* [Your task]: How many lines of the records below contain the string "Leve"? Reply with the number alone.

* [Dataset]:
________

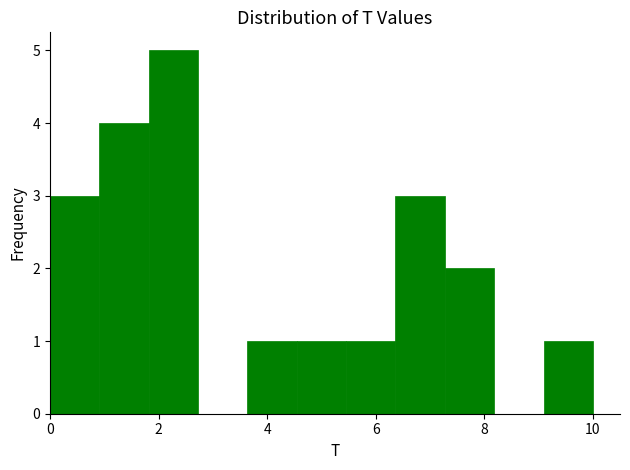

What is the height of the bar covering 0.0 to 1.0 on the x-axis? Neither the bar edges nor the heights are printed on the chart, so give them approximately, as read against the axes.

3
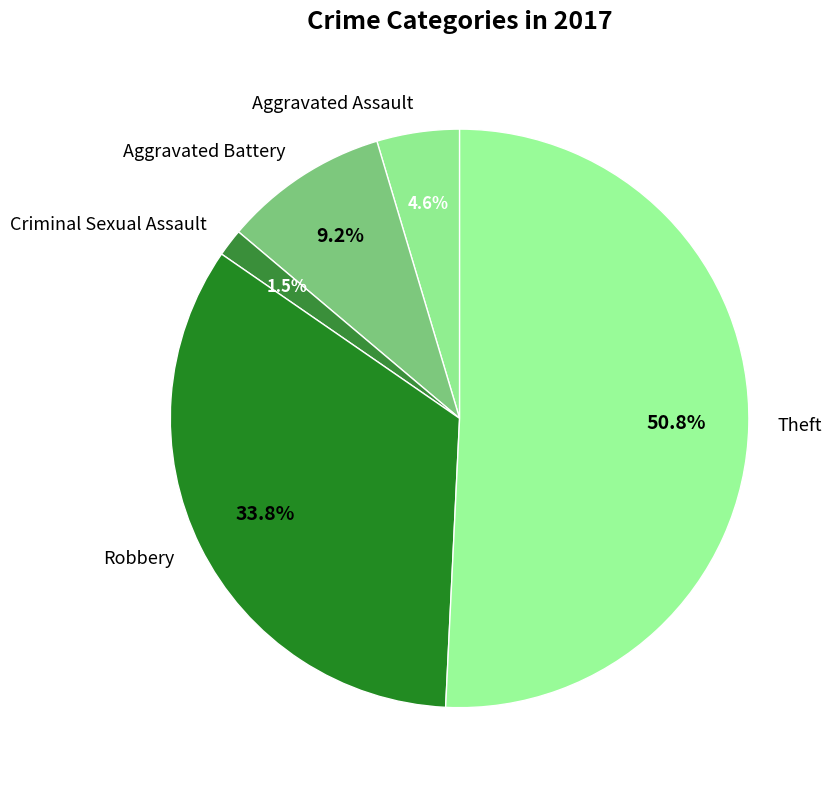

Does Theft account for over 50% of the chart?

Yes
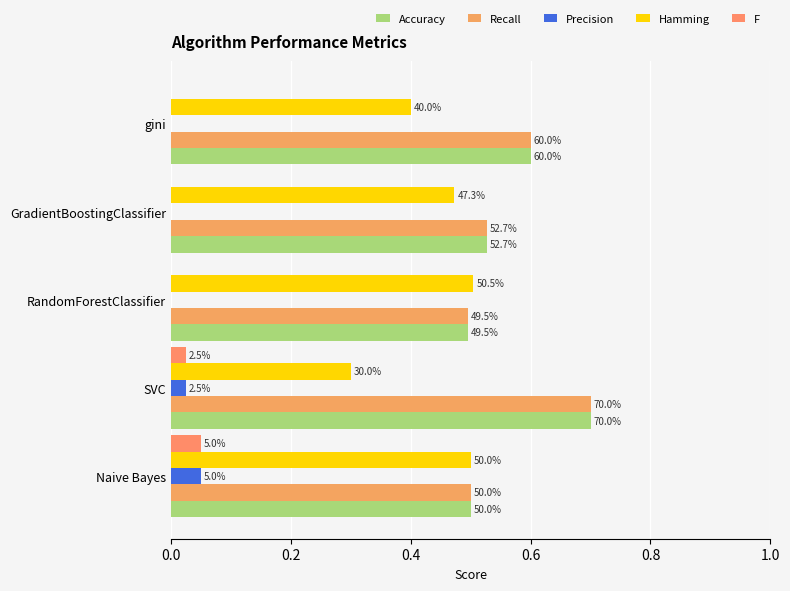

How many values in Precision are above zero?

2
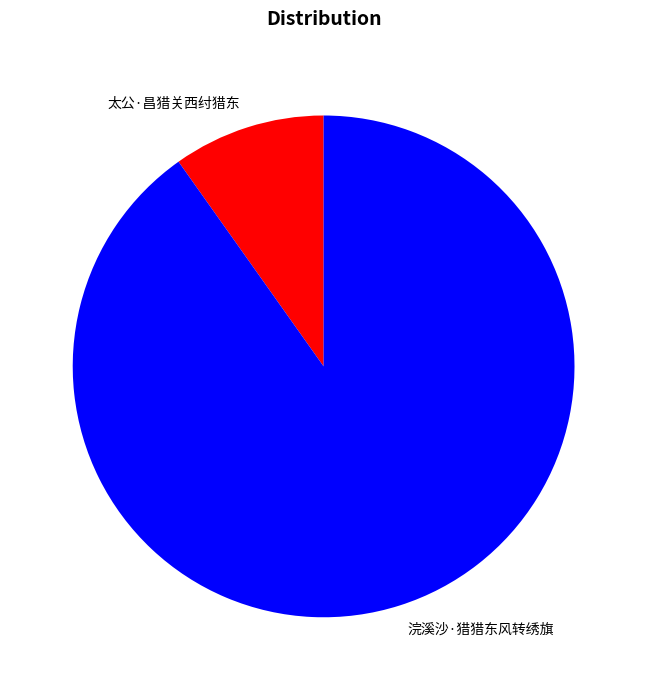

Which category has the smallest portion of the pie?

太公·昌猎关西纣猎东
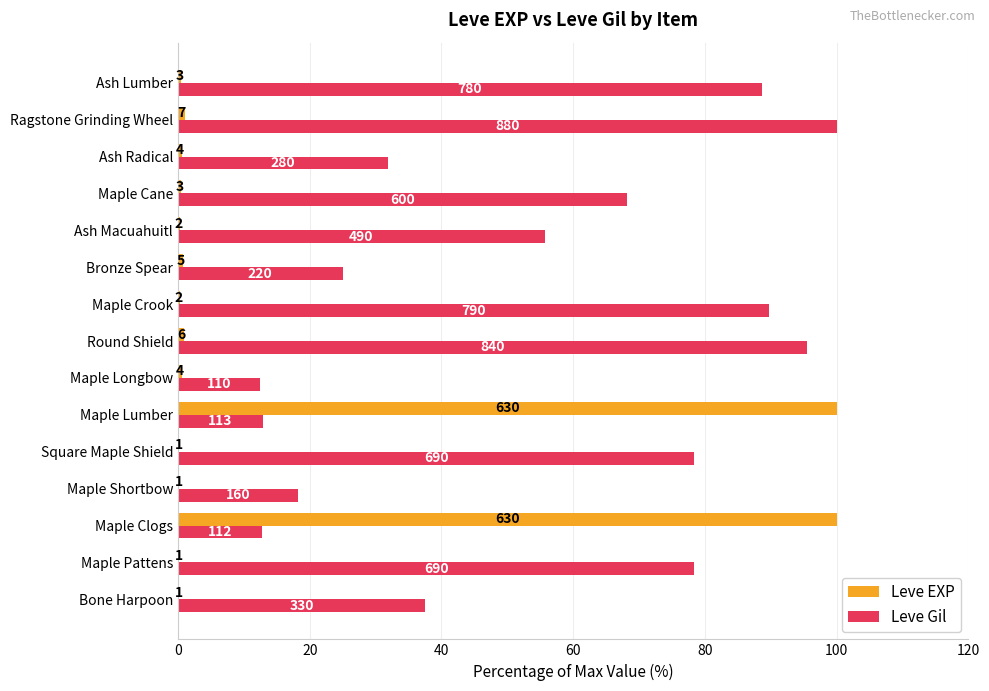

Reading left to right, list all the values displayed in this chart.

Leve EXP: 0.2	0.2	100.0	0.2	0.2	100.0	0.6	1.0	0.3	0.8	0.3	0.5	0.6	1.1	0.5
Leve Gil: 37.5	78.4	12.7	18.2	78.4	12.8	12.5	95.5	89.8	25.0	55.7	68.2	31.8	100.0	88.6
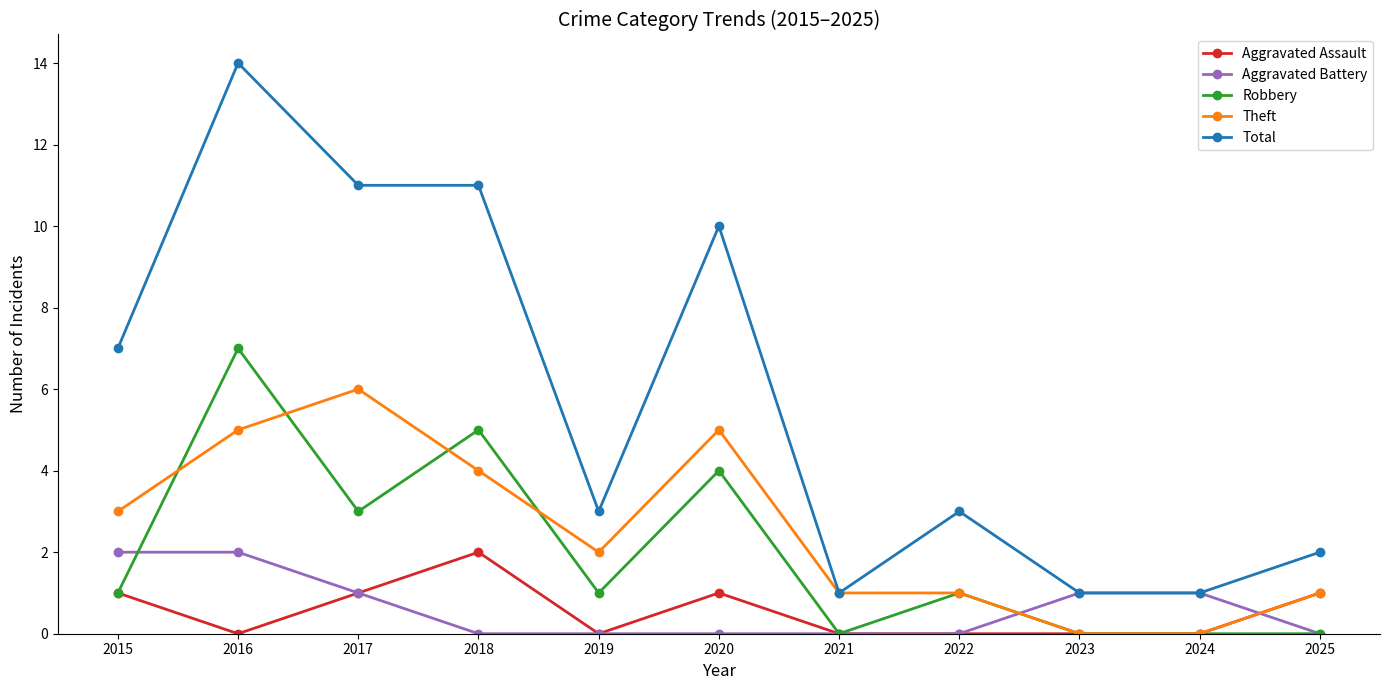

Is it true that Aggravated Battery equals 0 at 2025?

True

________

* [Output below]: 2